Adapun diantara enam partai yang tidak mencantumkan saldo awal tersebut terdapat tiga partai cukup besar dan dikenal. Mereka antara lain Partai Pelopor (pimpinan Rachmawati Soekarnoputri), Partai Golongan Karya (Akbar Tandjung), PDI Perjuangan (Megawati Soekarnoputri), Partai Kebangkitan Bangsa (Alwi Shihab), Partai Nasional Banteng Kemerdekaan (Eros Djarot), dan Partai Perhimpunan Indonesia Baru (Sjahrir).
Pasal 10 ayat 1a, SK KPU tersebut dinyatakan, laporan pembukaan rekening khusus dana kampanye harus mencakup penjelasan seperti sumber perolehan saldo awal atau saldo pembukaan dan rincian perhitungan penerimaan dan pengeluaran yang sudah dilakukan sebelumnya.
Wakil Ketua KPU Ramlan Surbakti mengakui dalam UU Pemilu memang tidak diatur mengenai deadline partai politik harus memasukkan nama-nama penyumbang melalui rekening dana kampanye. Namun, tandasnya, demi kelancaran KPU akan tetap meminta partai politik untuk segera mencantumkan rincian penyumbang dana melalui surat edaran KPU. “Memang, apabila partai politik tidak memberikan rincian nama penyumbang tidak akan dikenakan sanksi. Sanksi itu lebih pada sanksi publik saja, bukan pidana,” tutur dia.
Data rekapitulasi rekening dana kampanye dari partai politik peserta pemilu hanya Partai Karya Peduli Bangsa (PKPB) yang jumlah saldo awalnya menunjukkan angka yang realistis. PKPB mempunyai saldo awal Rp 503.710.000,00. Sedangkan partai lain hanya memiliki saldo awal 1-5 juta. Tapi mereka semua tak merinci sumber dananya.
Sedangkan PDIP lebih parah lagi. Partai banteng moncong putuh ini tidak mencantumkan saldo awal. Namun PDIP membantahnya.

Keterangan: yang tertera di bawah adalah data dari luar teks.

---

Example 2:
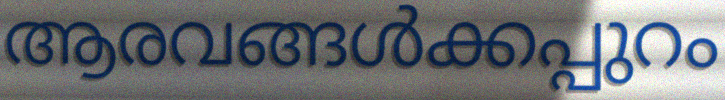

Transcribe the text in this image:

ആരവങ്ങൾക്കപ്പുറം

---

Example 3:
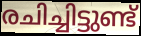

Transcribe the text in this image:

രചിച്ചിട്ടുണ്ട്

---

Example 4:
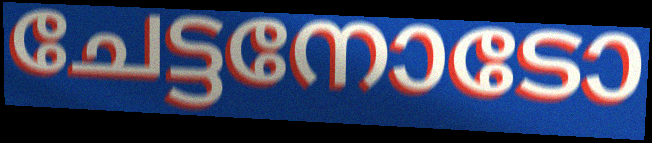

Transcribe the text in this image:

ചേട്ടനോടോ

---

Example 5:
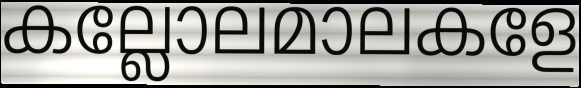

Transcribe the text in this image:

കല്ലോലമാലകളേ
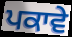
ਪਕਾਵੇ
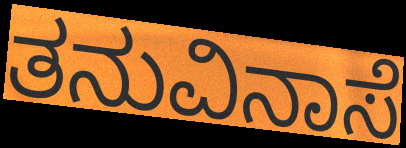
ತನುವಿನಾಸೆ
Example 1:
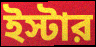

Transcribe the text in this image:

ইস্টার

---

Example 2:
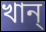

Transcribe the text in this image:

খান্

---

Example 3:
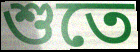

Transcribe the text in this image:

শুতে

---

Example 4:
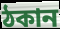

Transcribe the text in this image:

ঠকান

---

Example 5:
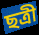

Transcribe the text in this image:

ছত্রী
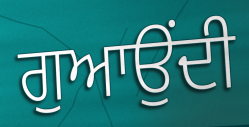
ਗੁਆਉਂਦੀ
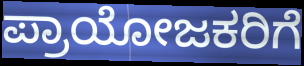
ಪ್ರಾಯೋಜಕರಿಗೆ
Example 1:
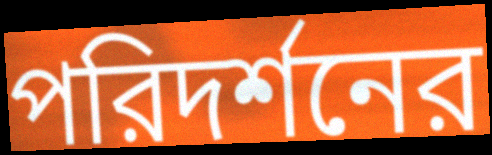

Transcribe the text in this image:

পরিদর্শনের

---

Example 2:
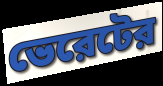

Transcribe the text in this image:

ভেরেটের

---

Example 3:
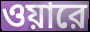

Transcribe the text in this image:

ওয়ারে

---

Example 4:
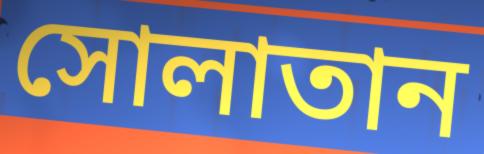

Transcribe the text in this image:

সোলাতান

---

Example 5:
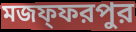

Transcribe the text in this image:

মজফ্ফরপুর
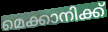
മെക്കാനിക്ക്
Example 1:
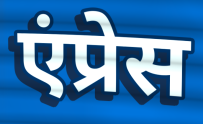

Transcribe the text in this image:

एंप्रेस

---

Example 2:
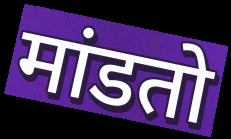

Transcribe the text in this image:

मांडतो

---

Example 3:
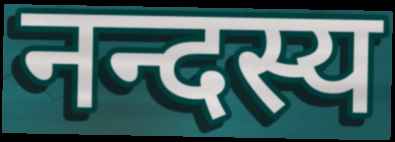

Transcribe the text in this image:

नन्दस्य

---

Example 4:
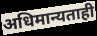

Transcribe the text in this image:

अधिमान्यताही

Noviantika Nasution, Bendahara PDI Perjuangan, mengaku partainya sudah menyerahkan rekening dana kampanye ke KPU pada awal bulan Desember tahun lalu. “Saya rasa ini ada kesalahpahaman, karena PDI Perjuangan dan beberapa partai lain waktu (Desember 2003) sudah menyerahkan rekening dana kampanye dan setiap partainya mempunyai saldo awal 5 juta,” terang Noviantika.

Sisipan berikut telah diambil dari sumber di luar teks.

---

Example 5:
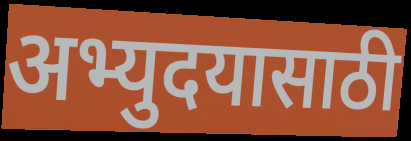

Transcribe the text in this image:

अभ्युदयासाठी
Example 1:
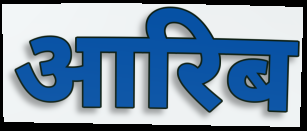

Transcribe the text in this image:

आरिब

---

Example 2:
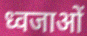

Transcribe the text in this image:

ध्वजाओं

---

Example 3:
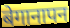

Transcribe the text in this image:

बेगानापन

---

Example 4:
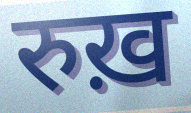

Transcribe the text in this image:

रुख़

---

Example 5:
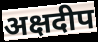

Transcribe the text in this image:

अक्षदीप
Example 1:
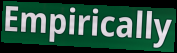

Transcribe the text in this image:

Empirically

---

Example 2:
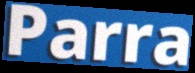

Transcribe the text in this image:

Parra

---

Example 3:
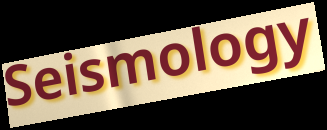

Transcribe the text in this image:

Seismology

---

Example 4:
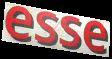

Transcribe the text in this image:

esse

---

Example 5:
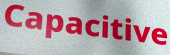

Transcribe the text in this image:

Capacitive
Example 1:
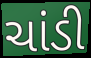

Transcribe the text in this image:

ચાંડી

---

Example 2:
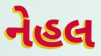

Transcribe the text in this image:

નેહલ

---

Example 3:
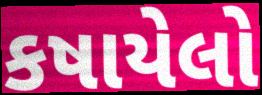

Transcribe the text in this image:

કષાયેલો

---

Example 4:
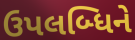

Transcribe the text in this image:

ઉપલબ્ધિને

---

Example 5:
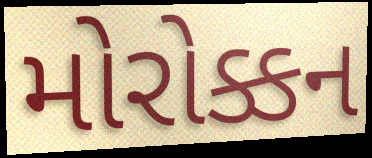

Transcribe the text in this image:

મોરોક્કન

Ia juga meminta agar KPU tidak bersikap ketakutan akibat tidak adanya rincian nama penyumbang dana kampanye. “Dalam peraturan kan jelas, bahwa partai politik tidak diwajibkan menyerahkan daftar nama penyumbang di tengah masa kampanye,” kata dia.

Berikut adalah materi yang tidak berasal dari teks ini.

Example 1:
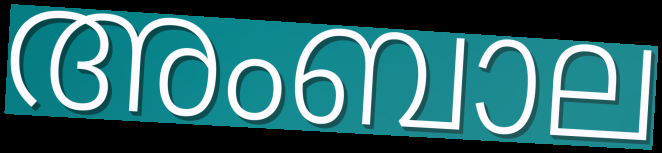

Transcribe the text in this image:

അംബാല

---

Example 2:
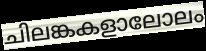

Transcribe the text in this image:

ചിലങ്കകളാലോലം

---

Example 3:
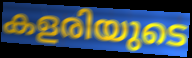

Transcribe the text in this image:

കളരിയുടെ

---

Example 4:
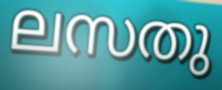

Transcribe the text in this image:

ലസതു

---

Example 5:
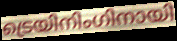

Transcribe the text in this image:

ട്രെയിനിംഗിനായി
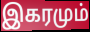
இகரமும்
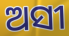
ଅସୀ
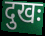
दुखः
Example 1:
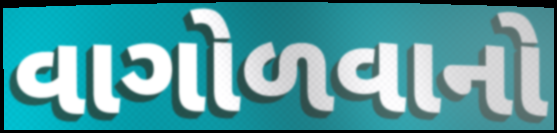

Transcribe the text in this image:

વાગોળવાનો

Noviantika meminta kepada KPU agar memberikan kesempatan dulu selama tiga minggu kepada partai politik untuk melakukan kampanyenya. “Saya rasa terlalu dini, kalau hanya gara-gara masalah ini terus partai politik dibilang banyak melanggar kampanye,” tuturnya. Jadi sebetulnya siapa yang melanggar? Peraturannya enggak jelas, atau partai politik mencari celah untuk melanggar?